■ Task to carry out: Here is a block of entries. Write out its lines exactly, from the first through the one containing "Successful completion of".

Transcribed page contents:

• • • • • • •

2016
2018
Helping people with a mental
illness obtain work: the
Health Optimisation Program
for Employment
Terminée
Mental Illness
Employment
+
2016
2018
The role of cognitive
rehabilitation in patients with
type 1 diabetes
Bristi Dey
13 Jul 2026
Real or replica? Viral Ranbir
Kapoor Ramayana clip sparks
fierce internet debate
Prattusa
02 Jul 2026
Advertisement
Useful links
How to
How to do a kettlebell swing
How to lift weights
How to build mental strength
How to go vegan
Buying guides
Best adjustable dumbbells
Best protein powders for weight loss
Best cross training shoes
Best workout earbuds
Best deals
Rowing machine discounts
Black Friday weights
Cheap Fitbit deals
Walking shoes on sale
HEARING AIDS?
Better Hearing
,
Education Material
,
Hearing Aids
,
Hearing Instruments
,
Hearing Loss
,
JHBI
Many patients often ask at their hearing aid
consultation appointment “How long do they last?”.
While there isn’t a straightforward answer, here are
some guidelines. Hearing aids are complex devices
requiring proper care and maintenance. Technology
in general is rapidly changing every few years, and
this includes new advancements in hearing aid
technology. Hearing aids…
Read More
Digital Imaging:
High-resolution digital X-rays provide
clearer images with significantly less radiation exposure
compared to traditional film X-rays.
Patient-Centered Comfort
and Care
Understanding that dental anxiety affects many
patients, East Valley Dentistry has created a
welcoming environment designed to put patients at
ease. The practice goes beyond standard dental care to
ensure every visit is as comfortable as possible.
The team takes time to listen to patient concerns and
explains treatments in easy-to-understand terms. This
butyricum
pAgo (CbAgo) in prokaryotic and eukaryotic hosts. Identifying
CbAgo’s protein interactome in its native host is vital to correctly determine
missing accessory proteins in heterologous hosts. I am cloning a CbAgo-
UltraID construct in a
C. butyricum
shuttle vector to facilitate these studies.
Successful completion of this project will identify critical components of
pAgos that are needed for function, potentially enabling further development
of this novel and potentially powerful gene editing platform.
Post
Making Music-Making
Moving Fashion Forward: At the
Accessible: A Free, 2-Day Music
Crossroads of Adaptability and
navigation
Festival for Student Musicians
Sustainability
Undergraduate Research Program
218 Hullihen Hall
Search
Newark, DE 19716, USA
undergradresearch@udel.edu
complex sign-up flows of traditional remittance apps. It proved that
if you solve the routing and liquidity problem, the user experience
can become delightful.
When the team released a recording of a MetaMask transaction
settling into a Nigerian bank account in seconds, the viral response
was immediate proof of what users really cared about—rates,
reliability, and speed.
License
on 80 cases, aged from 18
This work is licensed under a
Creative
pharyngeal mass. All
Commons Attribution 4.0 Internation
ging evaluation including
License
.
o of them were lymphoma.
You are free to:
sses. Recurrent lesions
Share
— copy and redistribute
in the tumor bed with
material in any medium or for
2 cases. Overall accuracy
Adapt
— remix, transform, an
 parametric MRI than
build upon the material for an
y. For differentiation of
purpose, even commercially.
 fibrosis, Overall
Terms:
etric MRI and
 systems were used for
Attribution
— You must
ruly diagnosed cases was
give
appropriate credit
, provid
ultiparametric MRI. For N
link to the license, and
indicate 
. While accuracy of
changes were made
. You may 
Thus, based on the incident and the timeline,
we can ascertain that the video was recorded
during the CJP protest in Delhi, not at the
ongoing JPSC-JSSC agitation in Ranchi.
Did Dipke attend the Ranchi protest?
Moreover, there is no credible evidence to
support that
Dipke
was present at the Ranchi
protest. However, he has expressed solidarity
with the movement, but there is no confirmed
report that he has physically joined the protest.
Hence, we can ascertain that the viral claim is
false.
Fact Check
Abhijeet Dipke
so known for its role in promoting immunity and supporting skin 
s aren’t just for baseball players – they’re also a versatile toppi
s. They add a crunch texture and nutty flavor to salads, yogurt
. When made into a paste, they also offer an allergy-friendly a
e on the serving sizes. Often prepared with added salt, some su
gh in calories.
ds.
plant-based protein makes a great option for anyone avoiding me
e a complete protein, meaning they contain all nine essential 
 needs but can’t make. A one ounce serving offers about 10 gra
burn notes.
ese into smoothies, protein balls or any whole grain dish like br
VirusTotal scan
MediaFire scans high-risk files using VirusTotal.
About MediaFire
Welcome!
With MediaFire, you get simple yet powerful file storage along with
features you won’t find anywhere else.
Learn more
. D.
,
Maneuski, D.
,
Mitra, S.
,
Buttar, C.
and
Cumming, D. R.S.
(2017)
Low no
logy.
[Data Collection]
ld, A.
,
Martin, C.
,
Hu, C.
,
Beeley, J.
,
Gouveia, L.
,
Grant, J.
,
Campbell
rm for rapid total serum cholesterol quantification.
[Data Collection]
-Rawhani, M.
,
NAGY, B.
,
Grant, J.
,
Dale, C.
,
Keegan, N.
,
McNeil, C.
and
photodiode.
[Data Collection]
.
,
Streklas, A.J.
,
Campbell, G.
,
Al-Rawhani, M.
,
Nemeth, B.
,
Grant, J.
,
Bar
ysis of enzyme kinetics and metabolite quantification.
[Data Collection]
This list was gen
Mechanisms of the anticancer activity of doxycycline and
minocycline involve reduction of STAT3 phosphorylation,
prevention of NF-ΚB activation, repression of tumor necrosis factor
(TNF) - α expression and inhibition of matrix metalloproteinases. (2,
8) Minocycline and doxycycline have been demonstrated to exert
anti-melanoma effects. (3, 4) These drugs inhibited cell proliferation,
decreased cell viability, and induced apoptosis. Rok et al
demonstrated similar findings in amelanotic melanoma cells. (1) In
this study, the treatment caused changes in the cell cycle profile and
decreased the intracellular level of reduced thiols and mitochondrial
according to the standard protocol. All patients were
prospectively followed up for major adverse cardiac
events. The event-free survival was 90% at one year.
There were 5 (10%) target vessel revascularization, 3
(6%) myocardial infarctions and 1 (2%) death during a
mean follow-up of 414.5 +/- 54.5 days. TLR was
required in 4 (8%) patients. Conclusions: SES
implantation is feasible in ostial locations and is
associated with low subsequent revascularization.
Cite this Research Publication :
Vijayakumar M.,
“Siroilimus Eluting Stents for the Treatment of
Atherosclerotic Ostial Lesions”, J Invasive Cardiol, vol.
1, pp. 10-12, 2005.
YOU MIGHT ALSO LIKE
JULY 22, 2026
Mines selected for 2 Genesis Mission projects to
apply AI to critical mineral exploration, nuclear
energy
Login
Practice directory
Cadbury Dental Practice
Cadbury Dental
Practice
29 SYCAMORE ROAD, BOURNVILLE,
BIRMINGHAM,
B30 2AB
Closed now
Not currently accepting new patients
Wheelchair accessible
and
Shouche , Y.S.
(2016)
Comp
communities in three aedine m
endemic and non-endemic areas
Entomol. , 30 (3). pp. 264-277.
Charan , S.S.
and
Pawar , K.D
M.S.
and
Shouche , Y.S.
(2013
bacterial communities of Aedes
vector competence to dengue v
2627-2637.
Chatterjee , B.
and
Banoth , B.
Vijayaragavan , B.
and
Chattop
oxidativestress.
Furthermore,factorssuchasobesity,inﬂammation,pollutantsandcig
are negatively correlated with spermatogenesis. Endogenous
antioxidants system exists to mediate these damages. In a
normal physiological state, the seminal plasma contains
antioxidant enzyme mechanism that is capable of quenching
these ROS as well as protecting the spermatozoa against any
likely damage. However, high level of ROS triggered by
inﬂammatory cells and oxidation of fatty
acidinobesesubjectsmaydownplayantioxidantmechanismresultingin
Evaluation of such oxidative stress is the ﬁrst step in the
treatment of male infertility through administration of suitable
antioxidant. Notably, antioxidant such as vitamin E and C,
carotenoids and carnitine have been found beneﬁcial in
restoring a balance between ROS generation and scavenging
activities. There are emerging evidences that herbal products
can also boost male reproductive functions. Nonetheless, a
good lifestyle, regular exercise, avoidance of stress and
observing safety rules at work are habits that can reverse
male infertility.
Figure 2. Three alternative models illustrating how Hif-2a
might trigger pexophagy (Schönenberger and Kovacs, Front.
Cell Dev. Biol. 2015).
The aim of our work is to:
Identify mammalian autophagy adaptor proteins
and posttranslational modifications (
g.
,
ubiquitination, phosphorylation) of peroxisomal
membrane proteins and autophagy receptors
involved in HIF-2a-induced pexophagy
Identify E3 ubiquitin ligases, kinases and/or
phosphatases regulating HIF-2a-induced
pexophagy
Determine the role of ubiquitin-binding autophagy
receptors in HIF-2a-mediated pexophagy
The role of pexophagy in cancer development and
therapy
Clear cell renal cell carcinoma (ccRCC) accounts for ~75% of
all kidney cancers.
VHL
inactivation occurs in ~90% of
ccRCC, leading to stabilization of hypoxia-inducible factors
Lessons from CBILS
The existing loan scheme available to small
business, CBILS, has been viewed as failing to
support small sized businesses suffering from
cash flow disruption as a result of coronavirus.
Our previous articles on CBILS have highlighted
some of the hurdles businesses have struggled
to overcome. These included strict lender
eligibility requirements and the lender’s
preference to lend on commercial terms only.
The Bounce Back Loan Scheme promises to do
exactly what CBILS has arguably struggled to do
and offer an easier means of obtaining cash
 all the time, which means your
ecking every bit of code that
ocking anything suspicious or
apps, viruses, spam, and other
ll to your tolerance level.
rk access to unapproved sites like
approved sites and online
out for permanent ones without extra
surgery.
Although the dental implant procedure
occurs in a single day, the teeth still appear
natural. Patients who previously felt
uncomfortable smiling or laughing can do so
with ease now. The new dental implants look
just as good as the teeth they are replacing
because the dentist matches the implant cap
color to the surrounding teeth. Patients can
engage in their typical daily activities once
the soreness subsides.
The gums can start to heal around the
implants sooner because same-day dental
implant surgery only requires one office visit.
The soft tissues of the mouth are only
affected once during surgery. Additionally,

• • • • • • •

■ Written reply:
2016
2018
Helping people with a mental
illness obtain work: the
Health Optimisation Program
for Employment
Terminée
Mental Illness
Employment
+
2016
2018
The role of cognitive
rehabilitation in patients with
type 1 diabetes
Bristi Dey
13 Jul 2026
Real or replica? Viral Ranbir
Kapoor Ramayana clip sparks
fierce internet debate
Prattusa
02 Jul 2026
Advertisement
Useful links
How to
How to do a kettlebell swing
How to lift weights
How to build mental strength
How to go vegan
Buying guides
Best adjustable dumbbells
Best protein powders for weight loss
Best cross training shoes
Best workout earbuds
Best deals
Rowing machine discounts
Black Friday weights
Cheap Fitbit deals
Walking shoes on sale
HEARING AIDS?
Better Hearing
,
Education Material
,
Hearing Aids
,
Hearing Instruments
,
Hearing Loss
,
JHBI
Many patients often ask at their hearing aid
consultation appointment “How long do they last?”.
While there isn’t a straightforward answer, here are
some guidelines. Hearing aids are complex devices
requiring proper care and maintenance. Technology
in general is rapidly changing every few years, and
this includes new advancements in hearing aid
technology. Hearing aids…
Read More
Digital Imaging:
High-resolution digital X-rays provide
clearer images with significantly less radiation exposure
compared to traditional film X-rays.
Patient-Centered Comfort
and Care
Understanding that dental anxiety affects many
patients, East Valley Dentistry has created a
welcoming environment designed to put patients at
ease. The practice goes beyond standard dental care to
ensure every visit is as comfortable as possible.
The team takes time to listen to patient concerns and
explains treatments in easy-to-understand terms. This
butyricum
pAgo (CbAgo) in prokaryotic and eukaryotic hosts. Identifying
CbAgo’s protein interactome in its native host is vital to correctly determine
missing accessory proteins in heterologous hosts. I am cloning a CbAgo-
UltraID construct in a
C. butyricum
shuttle vector to facilitate these studies.
Successful completion of this project will identify critical components of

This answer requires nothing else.